The room went utterly still.
Lena blinked.
“A what?” Assistant Coach Miller asked.
Talia’s gaze flicked to Lena.
Just once.
And suddenly Lena understood why Talia had hesitated.
Her stomach dropped all the way to the floor.
“No,” Nico said flatly.
Lena sat very still.
Her father’s expression went colder than she had ever seen it.
Talia spoke carefully now. “Not a real relationship. A controlled public narrative. Someone trusted. Someone wholesome. Someone connected to the program in a way that implies he is safe, stable, supported.”
No one said Lena’s name.
They did not have to.
Nico turned his head toward her slowly.
The look on his face was not anger now.
It was disbelief.
Then disgust.
Lena hated that it hurt.
“Absolutely not,” Coach Hart said.
Talia kept her voice even. “Evan—”
“No.”
Lena should have felt relieved.
She did not.
Because in the ugly, strategic part of her brain, the part that understood optics better than feelings, she could already see it working.
The coach’s daughter and the troubled star.
Sunshine and storm.
A campus redemption story wrapped in romantic speculation.
People would talk.
But they would talk differently.
And Nico’s name might stop appearing beside words like dangerous.
Her father looked at her as if he could hear the thought forming.
“Lena,” he said.
She met his eyes.
For once, she did not smile.
Talia closed her laptop. “Let’s pause here. No decisions yet.”
But it was too late.
The idea was in the room now.
Alive.
Terrible.
Useful.
Nico stood so abruptly his chair scraped back.
“I’m done.”
Coach Hart’s voice cracked like a whip. “Sit down.”
Nico did not.
His eyes stayed on Lena.
“You people are unbelievable.”
The words should have been aimed at everyone.
They felt aimed at her.
He left the room before anyone stopped him.
The door slammed behind him.
For a moment, no one spoke.
Then Lena’s phone buzzed on the table.
Another notification.
Another post.
She looked down despite herself.
The gossip account had uploaded a new photo.
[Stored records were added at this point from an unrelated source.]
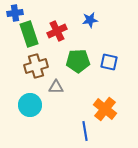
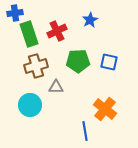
blue star: rotated 21 degrees counterclockwise
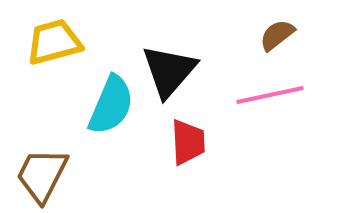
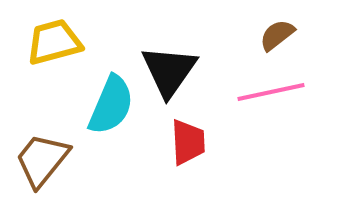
black triangle: rotated 6 degrees counterclockwise
pink line: moved 1 px right, 3 px up
brown trapezoid: moved 15 px up; rotated 12 degrees clockwise
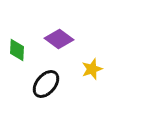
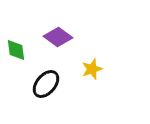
purple diamond: moved 1 px left, 2 px up
green diamond: moved 1 px left; rotated 10 degrees counterclockwise
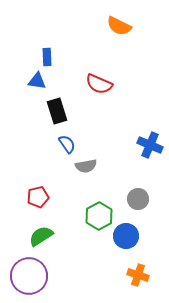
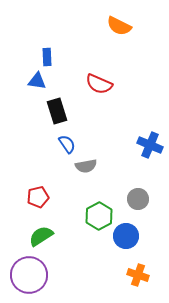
purple circle: moved 1 px up
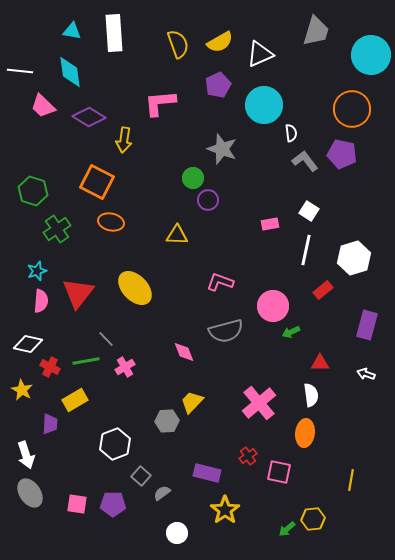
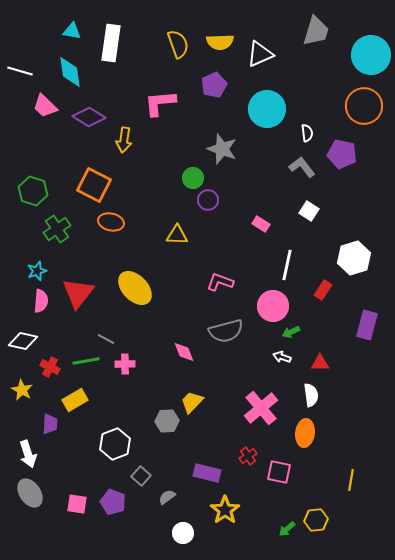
white rectangle at (114, 33): moved 3 px left, 10 px down; rotated 12 degrees clockwise
yellow semicircle at (220, 42): rotated 28 degrees clockwise
white line at (20, 71): rotated 10 degrees clockwise
purple pentagon at (218, 85): moved 4 px left
cyan circle at (264, 105): moved 3 px right, 4 px down
pink trapezoid at (43, 106): moved 2 px right
orange circle at (352, 109): moved 12 px right, 3 px up
white semicircle at (291, 133): moved 16 px right
gray L-shape at (305, 161): moved 3 px left, 6 px down
orange square at (97, 182): moved 3 px left, 3 px down
pink rectangle at (270, 224): moved 9 px left; rotated 42 degrees clockwise
white line at (306, 250): moved 19 px left, 15 px down
red rectangle at (323, 290): rotated 18 degrees counterclockwise
gray line at (106, 339): rotated 18 degrees counterclockwise
white diamond at (28, 344): moved 5 px left, 3 px up
pink cross at (125, 367): moved 3 px up; rotated 30 degrees clockwise
white arrow at (366, 374): moved 84 px left, 17 px up
pink cross at (259, 403): moved 2 px right, 5 px down
white arrow at (26, 455): moved 2 px right, 1 px up
gray semicircle at (162, 493): moved 5 px right, 4 px down
purple pentagon at (113, 504): moved 2 px up; rotated 20 degrees clockwise
yellow hexagon at (313, 519): moved 3 px right, 1 px down
white circle at (177, 533): moved 6 px right
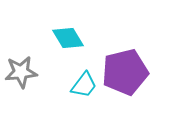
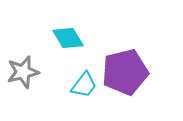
gray star: moved 2 px right; rotated 8 degrees counterclockwise
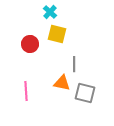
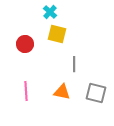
red circle: moved 5 px left
orange triangle: moved 9 px down
gray square: moved 11 px right
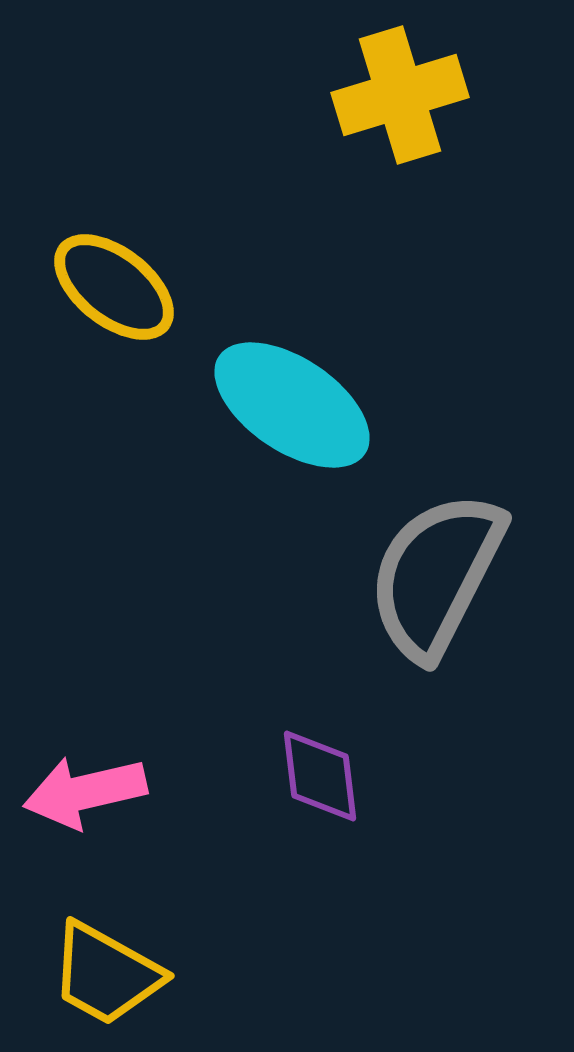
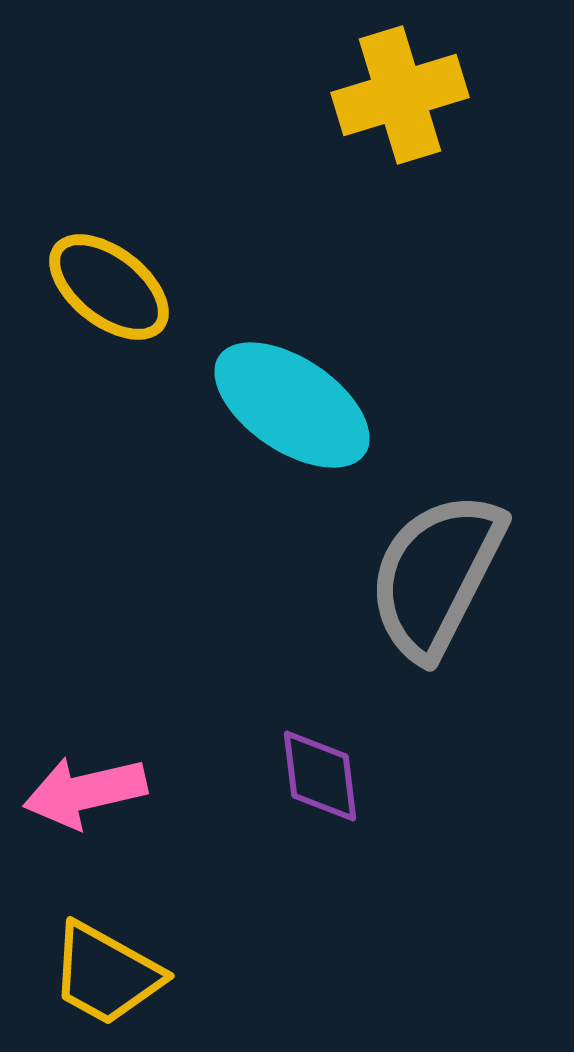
yellow ellipse: moved 5 px left
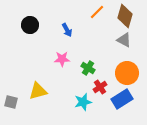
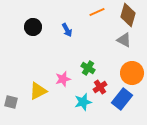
orange line: rotated 21 degrees clockwise
brown diamond: moved 3 px right, 1 px up
black circle: moved 3 px right, 2 px down
pink star: moved 1 px right, 20 px down; rotated 14 degrees counterclockwise
orange circle: moved 5 px right
yellow triangle: rotated 12 degrees counterclockwise
blue rectangle: rotated 20 degrees counterclockwise
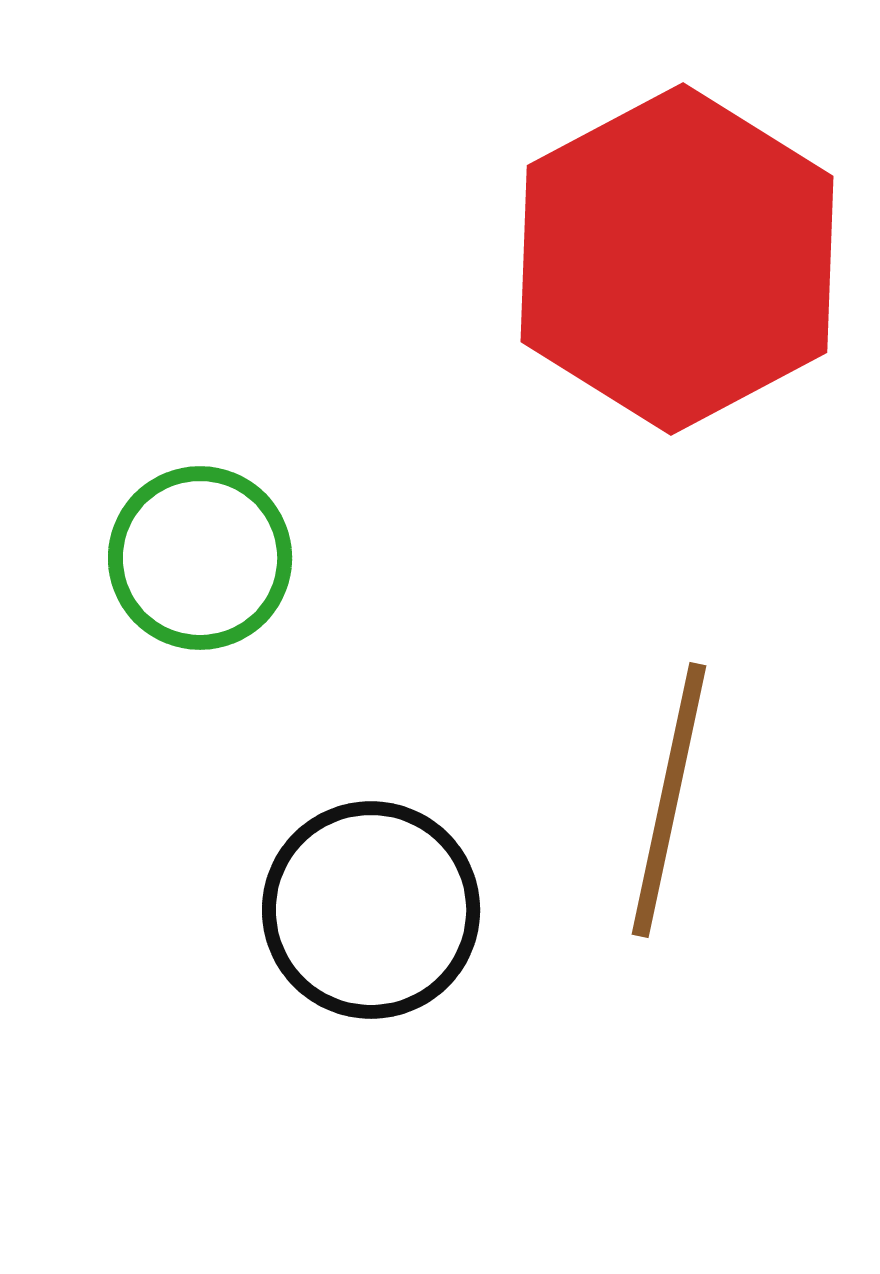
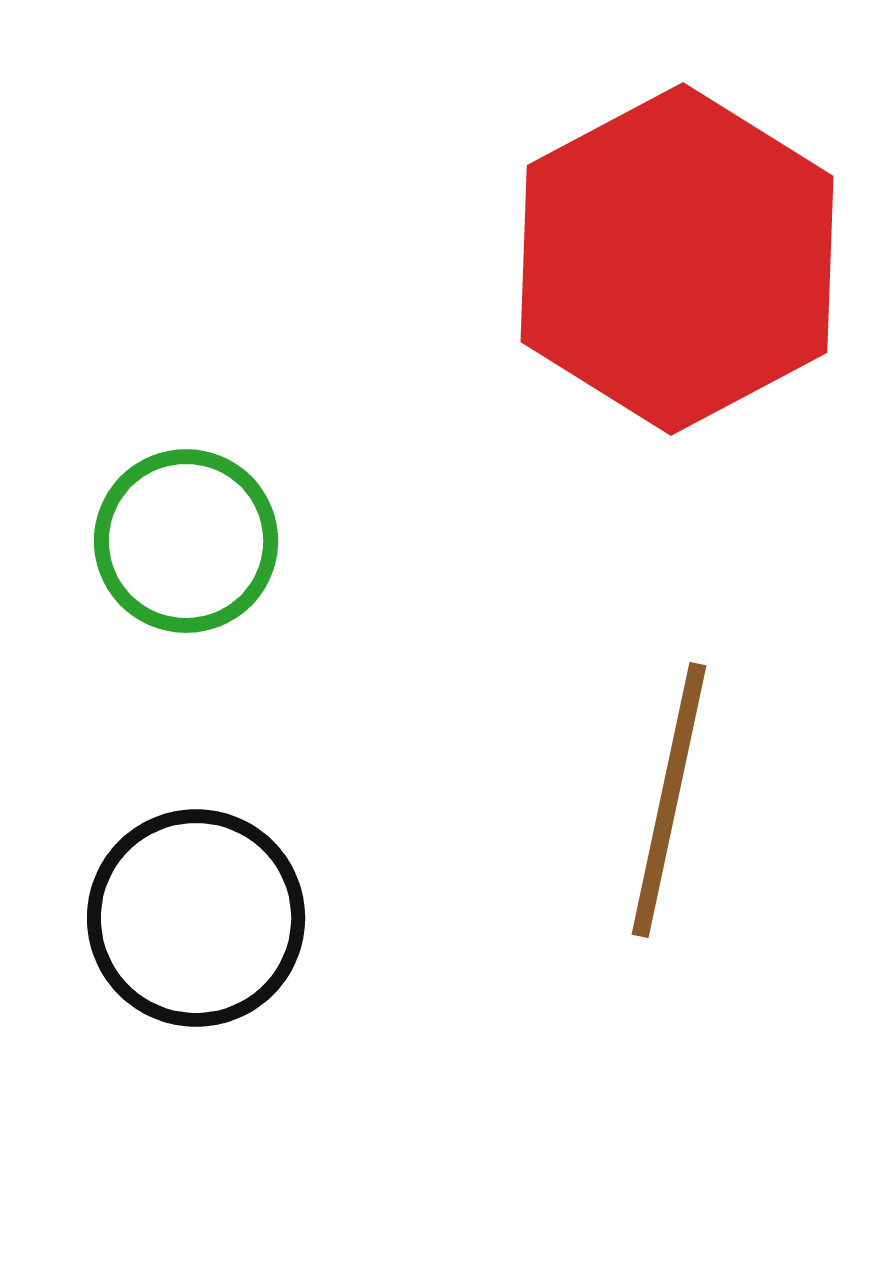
green circle: moved 14 px left, 17 px up
black circle: moved 175 px left, 8 px down
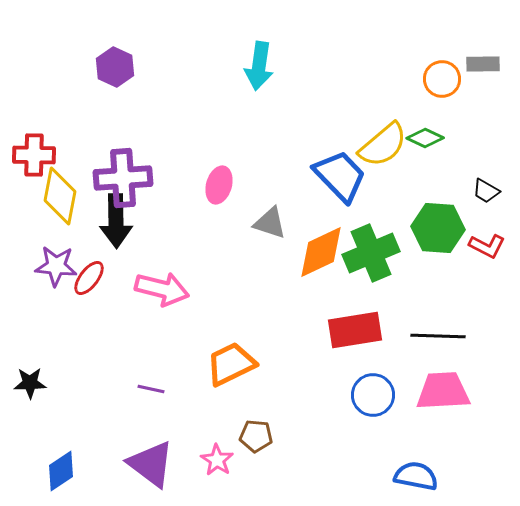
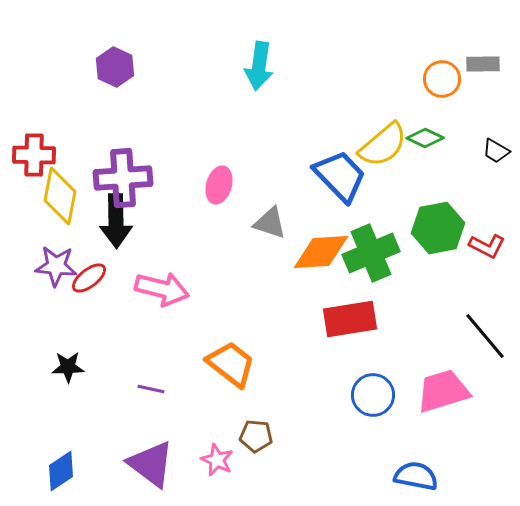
black trapezoid: moved 10 px right, 40 px up
green hexagon: rotated 15 degrees counterclockwise
orange diamond: rotated 22 degrees clockwise
red ellipse: rotated 15 degrees clockwise
red rectangle: moved 5 px left, 11 px up
black line: moved 47 px right; rotated 48 degrees clockwise
orange trapezoid: rotated 64 degrees clockwise
black star: moved 38 px right, 16 px up
pink trapezoid: rotated 14 degrees counterclockwise
pink star: rotated 8 degrees counterclockwise
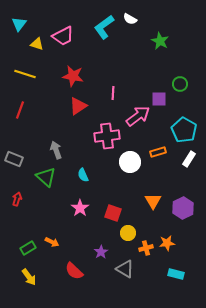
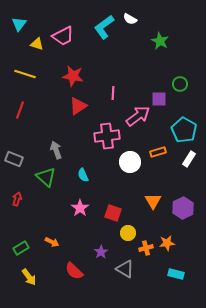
green rectangle: moved 7 px left
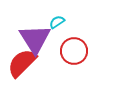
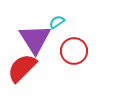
red semicircle: moved 5 px down
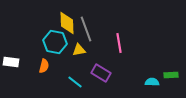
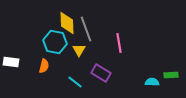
yellow triangle: rotated 48 degrees counterclockwise
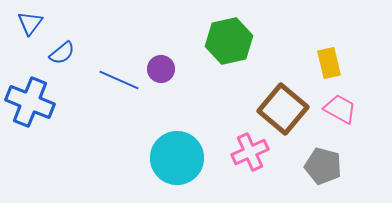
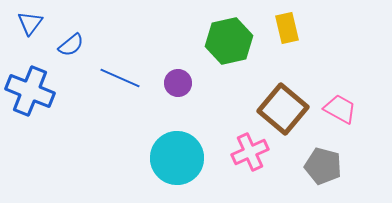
blue semicircle: moved 9 px right, 8 px up
yellow rectangle: moved 42 px left, 35 px up
purple circle: moved 17 px right, 14 px down
blue line: moved 1 px right, 2 px up
blue cross: moved 11 px up
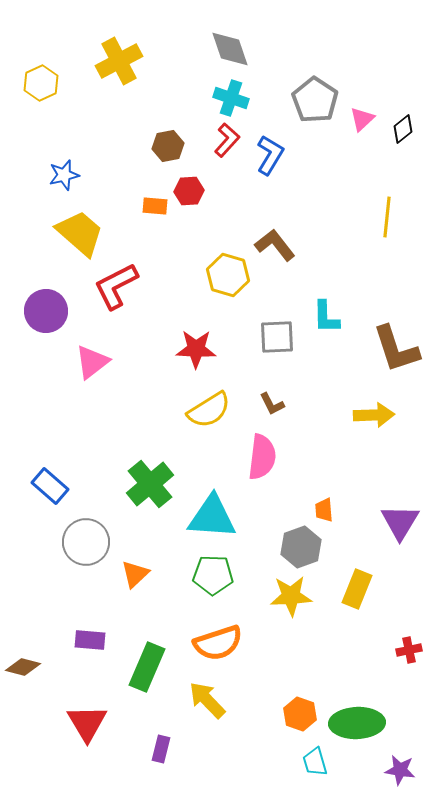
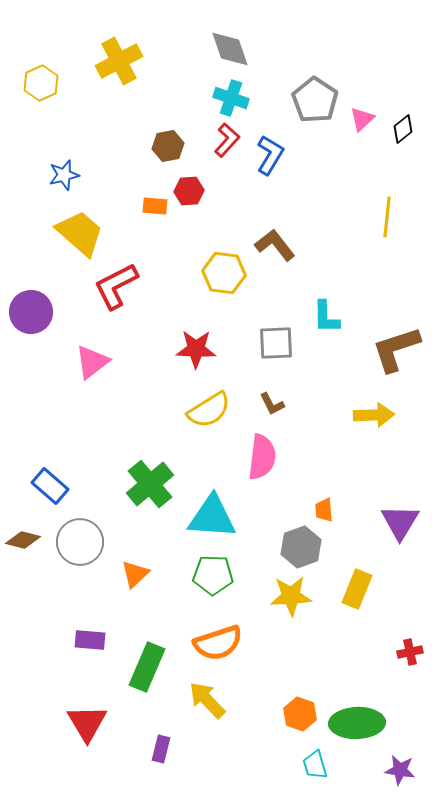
yellow hexagon at (228, 275): moved 4 px left, 2 px up; rotated 9 degrees counterclockwise
purple circle at (46, 311): moved 15 px left, 1 px down
gray square at (277, 337): moved 1 px left, 6 px down
brown L-shape at (396, 349): rotated 90 degrees clockwise
gray circle at (86, 542): moved 6 px left
red cross at (409, 650): moved 1 px right, 2 px down
brown diamond at (23, 667): moved 127 px up
cyan trapezoid at (315, 762): moved 3 px down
It was from yesterday in the tunnel.
Her and Nico standing too close.
The caption read:
Still thinking about this. Coach’s daughter and the campus menace? Damage control or something messier?
Lena stared at it.
Her father saw the screen.
So did Talia.
So did everyone else.
And in the awful silence that followed, Lena knew two things with perfect clarity.
First, the story had already started without her permission.
Second, if she did not take control of it soon, it was going to swallow them both.